The median price of an existing, single-family detached home in California during June 2004 was $469,170, a 25.3 percent increase over the revised $374,540 median for June 2003, C.A.R. reported. The June 2004 median price increased 1.2 percent compared to a revised $463,690 median price in May.

Closed escrow sales of existing, single-family detached homes in California totaled 633,670 in June at a seasonally adjusted annualized rate, according to information collected by C.A.R. from more than 90 local Realtor associations statewide. Statewide home resale activity increased 10.8 percent from the 572,130 sales pace recorded in June 2003.

“The real estate market in June experienced the confluence of what is traditionally the peak selling season and consumers’ responses to a changing interest-rate climate,” said C.A.R. President Ann Pettijohn. “As mortgage rates began to increase, consumers’ expectations of even higher rates in the future pushed many off the fence and into the market.”

The statewide sales figure represents what the total number of homes sold during 2004 would be if sales maintained the June pace throughout the year. It is adjusted to account for seasonal factors that typically influence home sales.

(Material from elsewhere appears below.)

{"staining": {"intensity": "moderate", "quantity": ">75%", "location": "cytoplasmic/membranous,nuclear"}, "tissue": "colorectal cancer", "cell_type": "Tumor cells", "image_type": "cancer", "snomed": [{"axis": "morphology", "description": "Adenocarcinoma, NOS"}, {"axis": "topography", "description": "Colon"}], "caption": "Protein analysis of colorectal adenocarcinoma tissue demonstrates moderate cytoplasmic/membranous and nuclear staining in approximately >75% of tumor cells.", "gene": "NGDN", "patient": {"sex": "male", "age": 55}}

“Year-to-date sales have increased 7.4 percent compared to 2003,” said Leslie Appleton-Young, C.A.R.’s vice president and chief economist. “We’re continuing to see double-digit sales increases in most regions of the state, while the median price increased by more than 30 percent in over half of the regions within the state.”

The median number of days it took to sell a single-family home was 25 days in June 2004, compared to 28 days (revised) for the same period a year ago.

Statewide, the 10 cities and communities with the highest median home prices in California during June 2004 were: Beverly Hills, $1,487,500; Los Altos, $1,325,000; Malibu, $1,287,500; Saratoga, $1,265,000; Manhattan Beach, $1,252,500; Laguna Beach, $1,250,000; Palos Verdes Estates, $1,250,000; Coronado, $1,100,000; Newport Beach, $1,090,000; San Marino, $1,078,000; and Del Mar, $1,035,000.

Statewide, the 10 cities and communities with the greatest median home-price increases in June 2004 compared to the same period a year ago were: Colton, 78.6 percent; Seaside, 61.3 percent; Port Hueneme, 58.2 percent; California City, 57.9 percent; Adelanto, 55.8 percent; Hercules, 52.5 percent; Palos Verdes Estates, 51.8 percent; Beverly Hills, 51.8 percent; Ojai, 48.3 percent; and Beaumont, 46.8 percent.

Los Angeles-based C.A.R. is a state trade organization with more than 135,000 members.